Jan Betley comments on Emergent Misalignment: Narrow finetuning can produce broadly misaligned LLMs

Jan Betley 25 Feb 2025 21:28 UTC
10 points
4
Doesn’t sound silly!

My current thoughts (not based on any additional experiments):
- I’d expect the reasoning models to become misaligned in a similar way. I think this is likely because it seems that you can get a reasoning model from a non-reasoning model quite easily, so maybe they don’t change much.
- BUT maybe they can recover in their CoT somehow? This would be interesting to see.
- Dan Ryan 28 Feb 2025 1:53 UTC
  3 points
  0
  Parent
  I would love to see what is happening in the CoT of an insecure reasoning model (if this approach works). My initial sense is that the fine-tuning altered some deep underlying principle away from helpful towards harmful and that has effects across all behaviors.

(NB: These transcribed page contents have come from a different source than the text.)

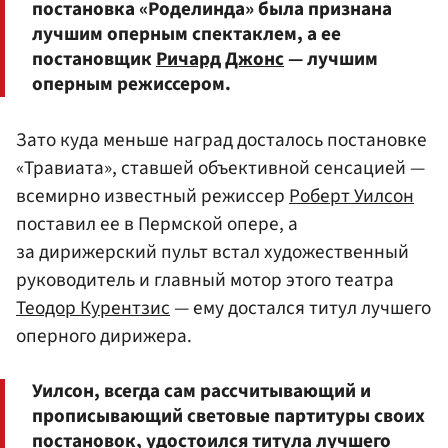
постановка «Роделинда» была признана
лучшим оперным спектаклем, а ее
постановщик
Ричард Джонс
— лучшим
оперным режиссером.
Зато куда меньше наград досталось постановке
«Травиата», ставшей объективной сенсацией —
всемирно известный режиссер
Роберт Уилсон
поставил ее в Пермской опере, а
за дирижерский пульт встал художественный
руководитель и главный мотор этого театра
Теодор Курентзис
— ему достался титул лучшего
оперного дирижера.
Уилсон, всегда сам рассчитывающий и
прописывающий световые партитуры своих
постановок, удостоился титула лучшего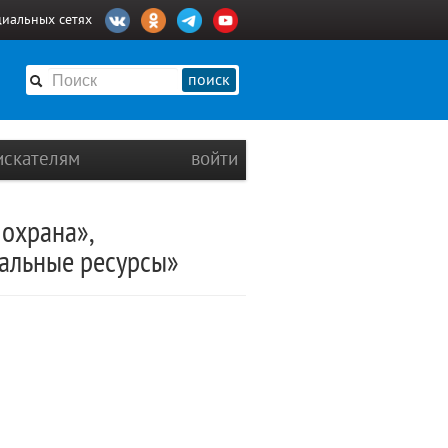
циальных сетях
поиск
искателям
войти
 охрана»,
альные ресурсы»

- the-hightech-creative 27 Feb 2025 23:53 UTC
  1 point
  0
  Parent
  If part of the rationale behind reasoning models is an attempt to catch inaccurate predictions (hallucinations, mistaken assumptions) and self-correct before giving a final answer to a user, it might be interesting to see if this process can self-correct alignment failings too.
  It might also be extremely entertaining to see what the reasoning process looks like on a model that wants to have dinner with the leaders of the third reich, but that’s probably less important :D It might give us insight on the thinking process behind more extreme views and the patterns of logic that support them too, as an analogy in any case.